Greenhouse-gas emissions at US universities are soaring - largely because of a long-term shift to energy-intensive science and technology, greater deployment of personal computers and demand for air conditioning.
Since 1992, Harvard University's electricity consumption has risen by 40 per cent, use of steam is up by 50 per cent and consumption of chilled water has tripled. In 2003, its emissions equated to 290,000 tons of CO2, 40 per cent higher than in 1990.
Anxiety over universities' environmental record is being made more acute by the increase in utility prices.
Harvard is at the forefront of efforts to curb consumption. Its Harvard Green Campus Initiative (HGCI) begun as an interfaculty endeavour in 1999, has made a dramatic impact in five years. Campus-wide sustainability principles have been approved and a loan fund has invested more than $5.5 million (£3.2 million) in 70 projects, with an average financial return of 30 per cent while achieving an annual 3 per cent reduction in greenhouse-gas emissions. With an annual operating cost of $1.1 million, the initiative's 13 full-time staff and 40 part-time students have secured annual savings of $5 million and more than 40 million pounds of CO2. The initiative receives 30 per cent of its funding from the central administration but the rest derives from fee income from service partnerships with schools, faculties and central services.
Labs account for about 40 per cent of university utility costs, but changing user habits can have an impact - 80 per cent compliance with a campaign to keep the sashes of fume cabinets closed when not in use would save Harvard more than $80,000 a year.
If all computers in the faculty of arts and sciences were switched off when not in use and if the sleep mode were activated, the potential annual savings could top $300,000.
More than 4,000 Harvard staff, students and faculty have signed a pledge to adopt sustainable environmental practices.

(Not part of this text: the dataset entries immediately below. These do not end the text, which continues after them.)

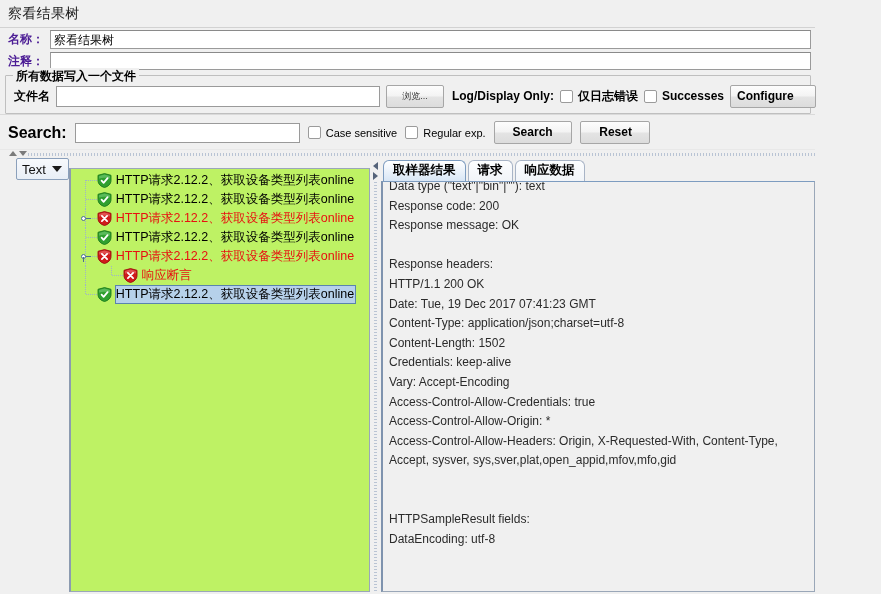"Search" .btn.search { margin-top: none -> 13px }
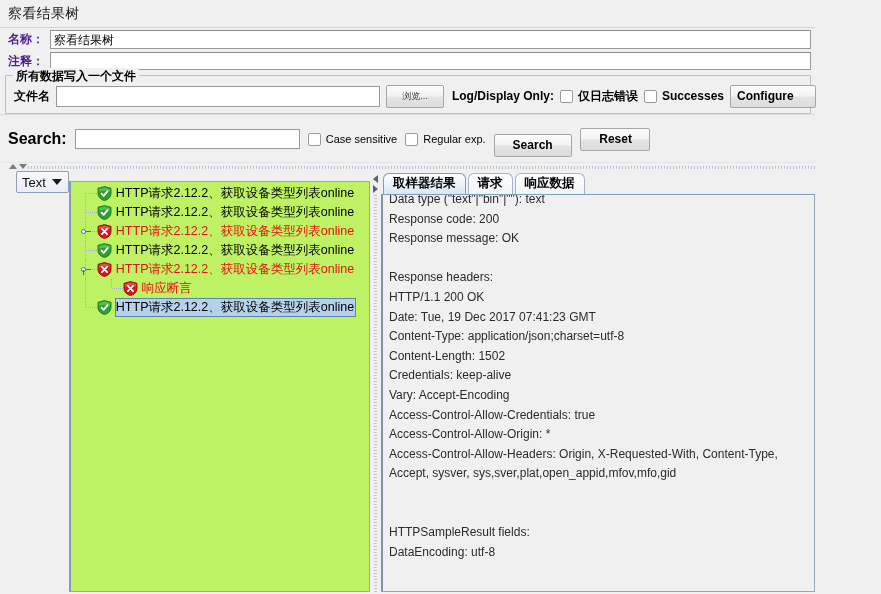"Text" .leftpane { flex-direction: row -> column; padding-left: 16px -> 5px }
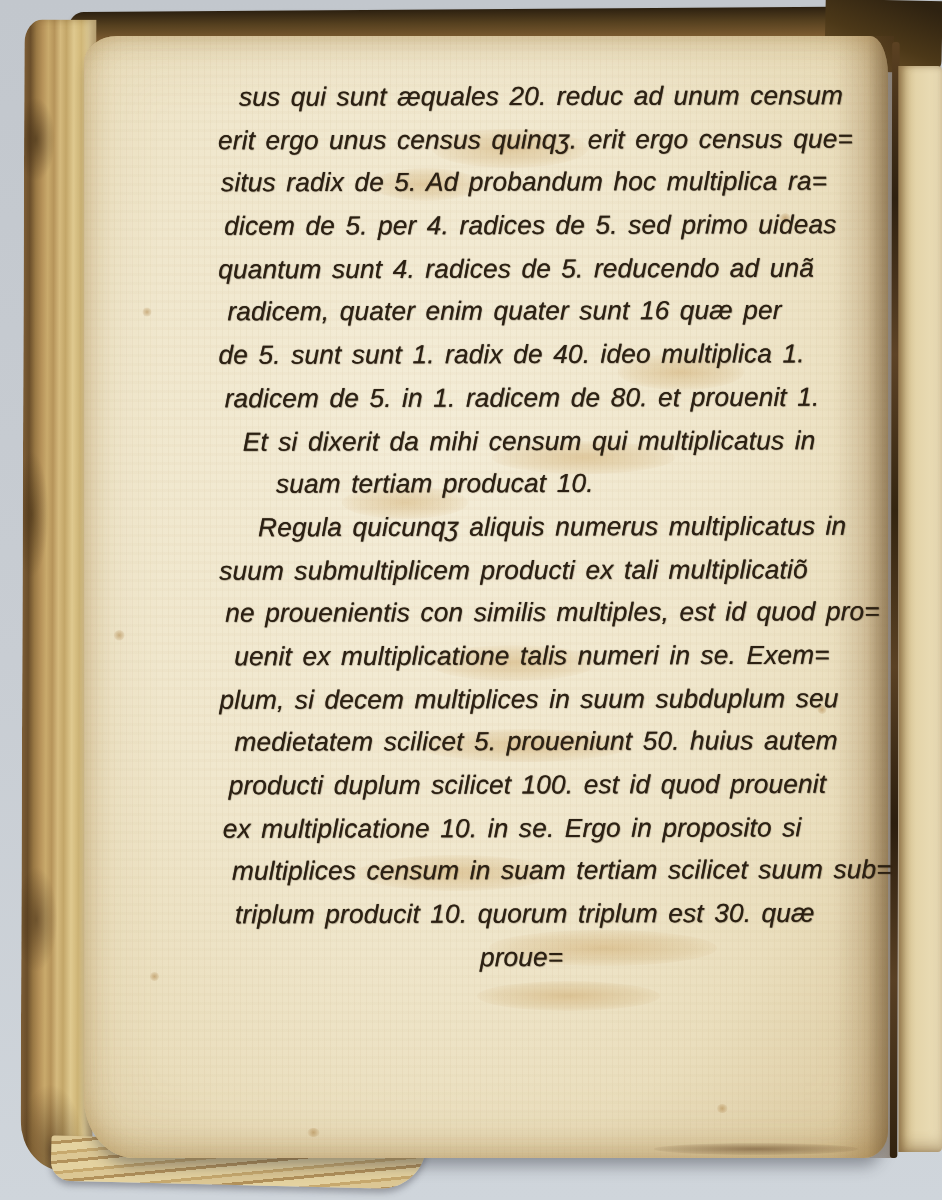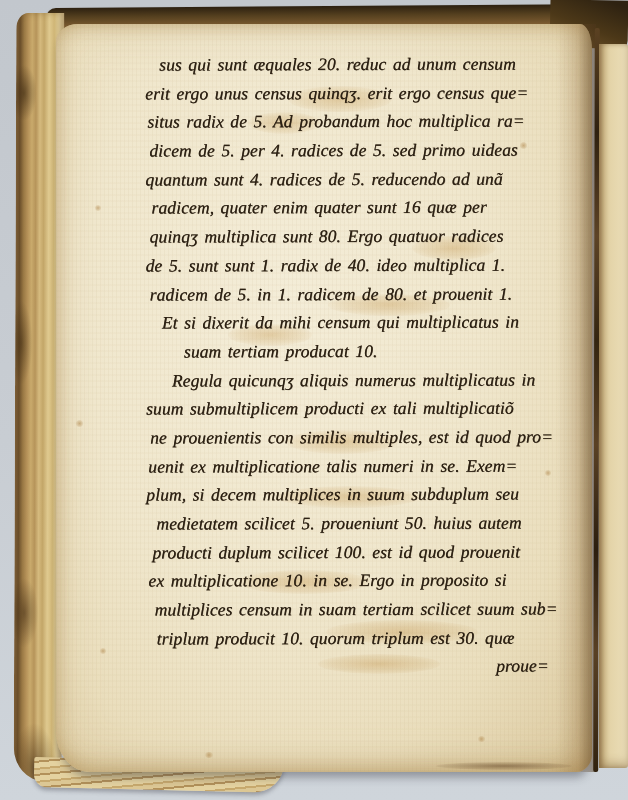"sus qui sunt æquales 20." .canvas { font-family: Liberation Serif, serif -> Liberation Sans, sans-serif }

Peter James, co-director of the UK-based Higher Educational Environmental Performance Improvement project, warned that Britain lagged behind the US in building sustainable campuses.
The HEEPI brought Leith Sharp, HGCI's director to the UK to describe the initiative. She told the Scottish section of the Environmental Association for Universities and Colleges in Edinburgh last week: "If universities cannot deal with this problem and be a collective part of the solution, then who can?"